Ni Daniel Jeanroy, ni Yves Gaume estiment que la place dédiée aux piétons sera réduite par ce projet, même en cédant 115 m2. Actant, inconsciemment, que l’espace public n’était pas utilisé par les piétons, mais par les camions. À l’inverse, le maire revendique améliorer la sécurité. Il rappelle qu’on profite de ce projet pour remettre les trottoirs aux normes. Ils feront 1,4 m le long de la rue des Écoles, au niveau de la pharmacie, puis 1,5 m au niveau de l’espace vendu à la SCI Prévert. « Les enfants vont pouvoir se regrouper », assure-t-il.
Daniel Jeanroy s’arrête sur la volonté d’améliorer l’ergonomie et l’embellissement de l’accès à la zone commerciale, dotée dorénavant d’une pharmacie et bientôt d’un opticien. Les nouveaux bâtiments devraient aussi accueillir une maison médicale, mais pour l’instant, rien n’est arrêté sur ces dossiers confie le maire. Des marquages au sol vont être tracés pour mieux garer les véhicules.
Marge limitée pour l’avenir
« On veut récupérer l’usage public de l’îlot communal », défend Frédéric Vadot. Qu’on ne le vende pas et surtout que les camions ne s’y installent plus. Dans l’enquête publique, Sébastien Morel, membre de l’association Véloxygene 90 et porte-parole du collectif, estime qu’en vendant cet espace, la mairie s’empêche, à terme, de pouvoir augmenter le nombre de vélos Optymo, au nombre de douze aujourd’hui, « malgré l’usage croissant de ce service ». « [Cette vente] empêcherait la commune de poursuivre dans cette zone du village la transition sur les modes de déplacements doux », estime-t-il. Forcément, en vendant cet espace, la municipalité se prive de possibilités pour la suite.

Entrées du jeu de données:
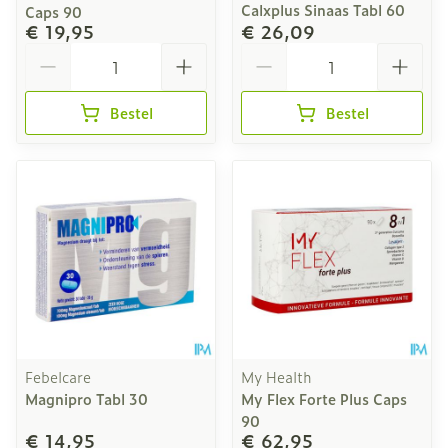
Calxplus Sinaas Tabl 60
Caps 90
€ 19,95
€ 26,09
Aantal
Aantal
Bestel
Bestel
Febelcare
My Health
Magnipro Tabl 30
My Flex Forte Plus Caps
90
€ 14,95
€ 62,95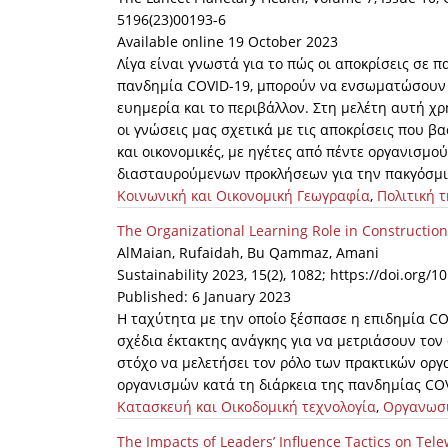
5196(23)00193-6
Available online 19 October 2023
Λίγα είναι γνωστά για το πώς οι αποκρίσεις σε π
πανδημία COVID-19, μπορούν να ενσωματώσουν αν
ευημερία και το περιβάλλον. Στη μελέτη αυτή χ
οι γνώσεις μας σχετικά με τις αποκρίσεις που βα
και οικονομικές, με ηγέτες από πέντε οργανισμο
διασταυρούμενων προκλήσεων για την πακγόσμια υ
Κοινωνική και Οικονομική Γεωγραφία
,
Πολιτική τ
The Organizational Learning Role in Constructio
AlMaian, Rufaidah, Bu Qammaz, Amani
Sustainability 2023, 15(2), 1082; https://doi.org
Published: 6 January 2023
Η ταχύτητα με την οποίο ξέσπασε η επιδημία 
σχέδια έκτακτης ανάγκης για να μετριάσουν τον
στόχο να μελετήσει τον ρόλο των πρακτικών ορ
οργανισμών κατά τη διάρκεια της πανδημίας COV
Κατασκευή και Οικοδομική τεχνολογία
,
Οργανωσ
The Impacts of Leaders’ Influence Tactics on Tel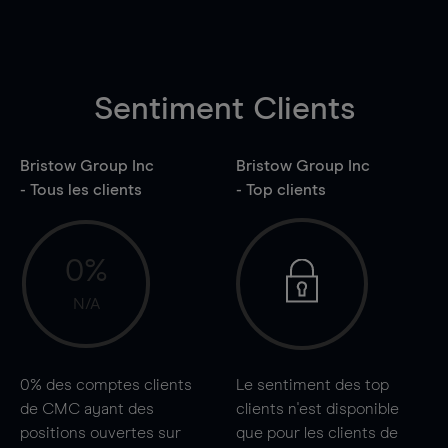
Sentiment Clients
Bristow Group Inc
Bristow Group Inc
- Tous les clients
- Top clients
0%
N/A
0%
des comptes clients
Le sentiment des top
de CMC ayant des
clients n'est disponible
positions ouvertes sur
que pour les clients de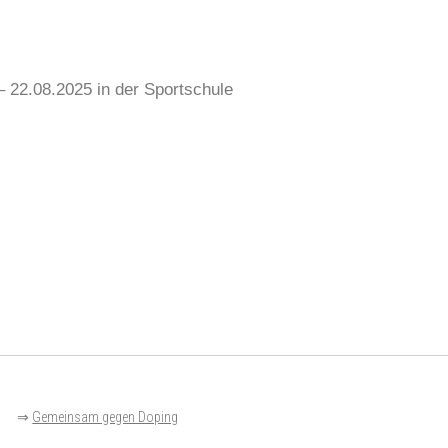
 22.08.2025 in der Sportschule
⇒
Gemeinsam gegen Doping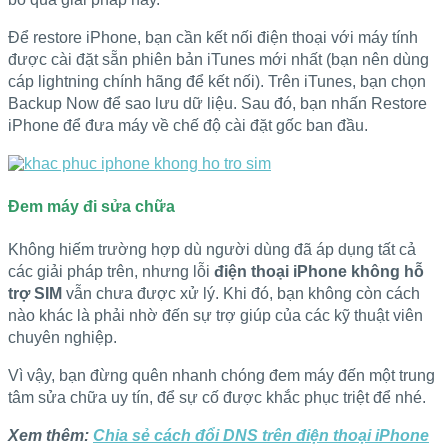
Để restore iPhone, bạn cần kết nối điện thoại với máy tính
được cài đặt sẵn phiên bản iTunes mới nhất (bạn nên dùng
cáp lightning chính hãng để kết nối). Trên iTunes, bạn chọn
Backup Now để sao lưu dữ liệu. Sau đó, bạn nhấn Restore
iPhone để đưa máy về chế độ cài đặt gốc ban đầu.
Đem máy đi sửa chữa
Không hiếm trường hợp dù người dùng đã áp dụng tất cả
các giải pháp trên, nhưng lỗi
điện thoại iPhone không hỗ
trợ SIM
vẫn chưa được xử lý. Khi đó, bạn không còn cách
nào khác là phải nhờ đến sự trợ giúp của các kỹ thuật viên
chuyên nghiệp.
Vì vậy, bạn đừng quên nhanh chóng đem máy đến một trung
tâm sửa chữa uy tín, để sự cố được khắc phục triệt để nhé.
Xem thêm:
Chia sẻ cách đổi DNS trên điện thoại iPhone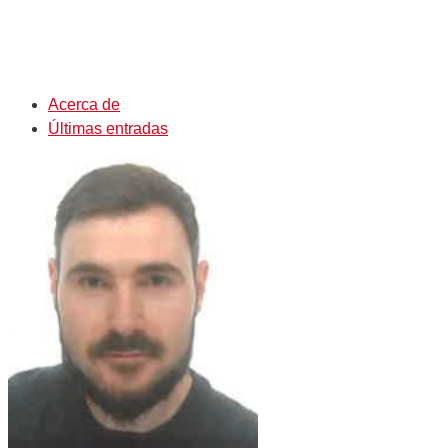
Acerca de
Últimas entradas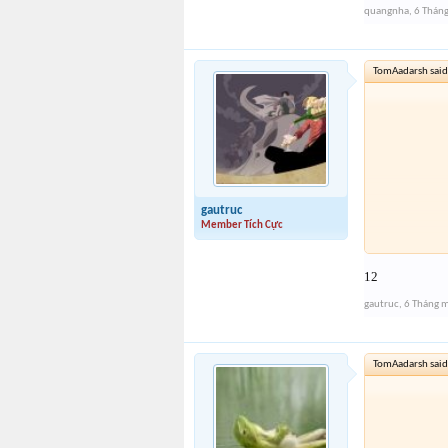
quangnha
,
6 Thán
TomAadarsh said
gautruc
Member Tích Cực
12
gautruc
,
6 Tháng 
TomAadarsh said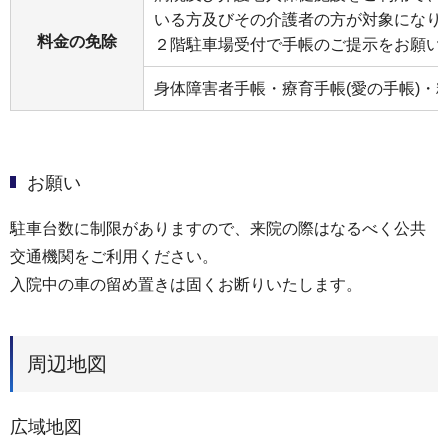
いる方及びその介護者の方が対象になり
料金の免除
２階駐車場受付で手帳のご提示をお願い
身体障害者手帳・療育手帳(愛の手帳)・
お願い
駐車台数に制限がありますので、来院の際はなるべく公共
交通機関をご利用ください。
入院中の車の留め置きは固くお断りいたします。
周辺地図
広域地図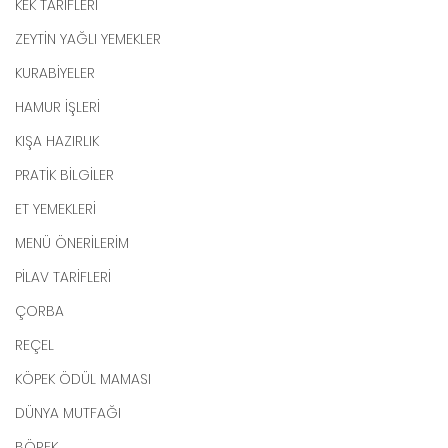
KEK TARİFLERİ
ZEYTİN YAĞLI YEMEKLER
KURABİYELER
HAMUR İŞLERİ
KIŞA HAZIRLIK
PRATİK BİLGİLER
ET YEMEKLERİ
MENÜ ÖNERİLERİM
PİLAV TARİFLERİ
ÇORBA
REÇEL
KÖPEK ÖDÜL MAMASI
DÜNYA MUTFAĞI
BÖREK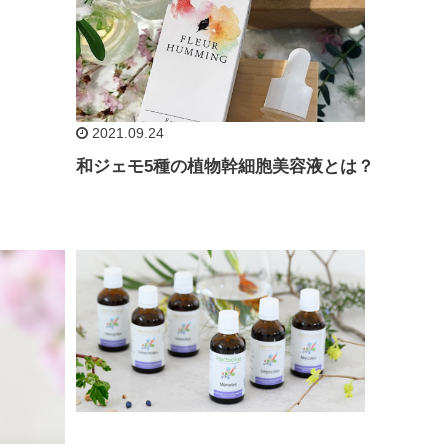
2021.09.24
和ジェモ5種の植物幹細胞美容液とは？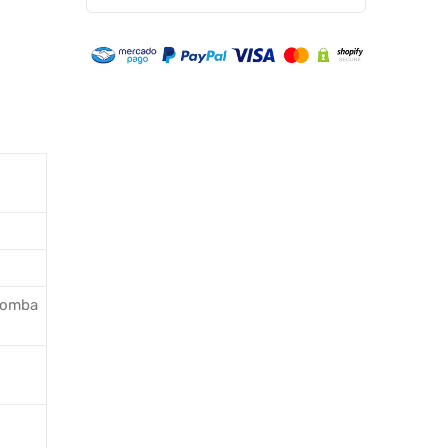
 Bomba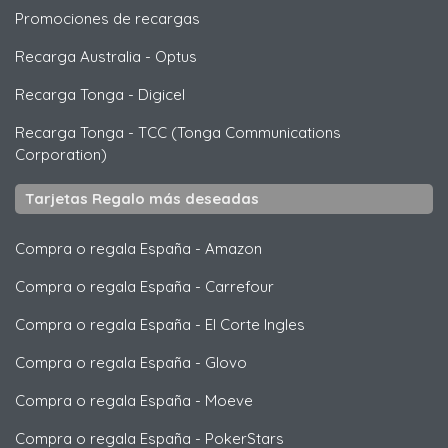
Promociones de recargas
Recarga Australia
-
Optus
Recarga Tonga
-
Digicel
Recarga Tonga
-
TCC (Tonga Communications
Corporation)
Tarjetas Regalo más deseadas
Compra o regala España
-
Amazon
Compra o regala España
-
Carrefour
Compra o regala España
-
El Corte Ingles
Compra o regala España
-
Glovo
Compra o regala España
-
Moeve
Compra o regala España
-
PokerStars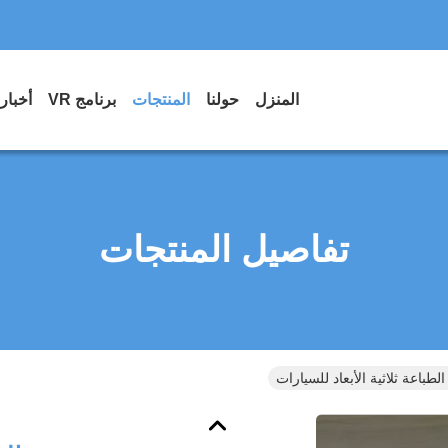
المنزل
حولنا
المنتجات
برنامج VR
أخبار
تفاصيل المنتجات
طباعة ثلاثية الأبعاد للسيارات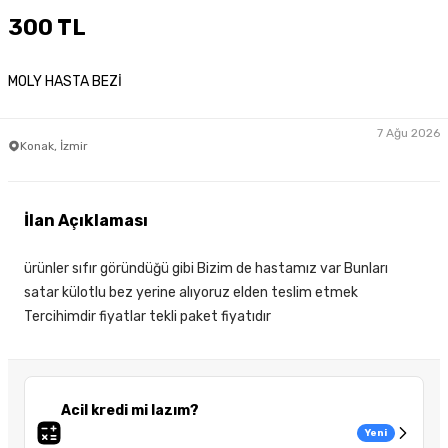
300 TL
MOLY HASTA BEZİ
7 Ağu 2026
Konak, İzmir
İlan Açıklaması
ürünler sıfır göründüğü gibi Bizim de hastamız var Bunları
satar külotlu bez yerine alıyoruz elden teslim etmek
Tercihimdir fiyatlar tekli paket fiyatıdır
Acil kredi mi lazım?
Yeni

→ **Consigne à suivre**: Poursuivez l'article sur la vente de l'îlot communal en reprenant juste après sa dernière phrase.

→ **Réponse rédigée**:
Le commissaire-enquêteur a saisi cette inquiétude car il rappelle dans son rapport qu’en dehors de l’embellissement de la zone, « il n’est pas prévu de grillage séparatif trottoir/zone à déclasser ». En même temps, rien ne pourra empêcher le propriétaire de le faire s’il en a envie à l’avenir. Pour certains, on se crée donc un problème pour le futur. La vente définitive est soumise au vote du conseil municipal, le 24 septembre. D’ici là, le collectif veut mobiliser pour informer sur le dossier. Si la cession est approuvée, le collectif envisage d’aller en justice.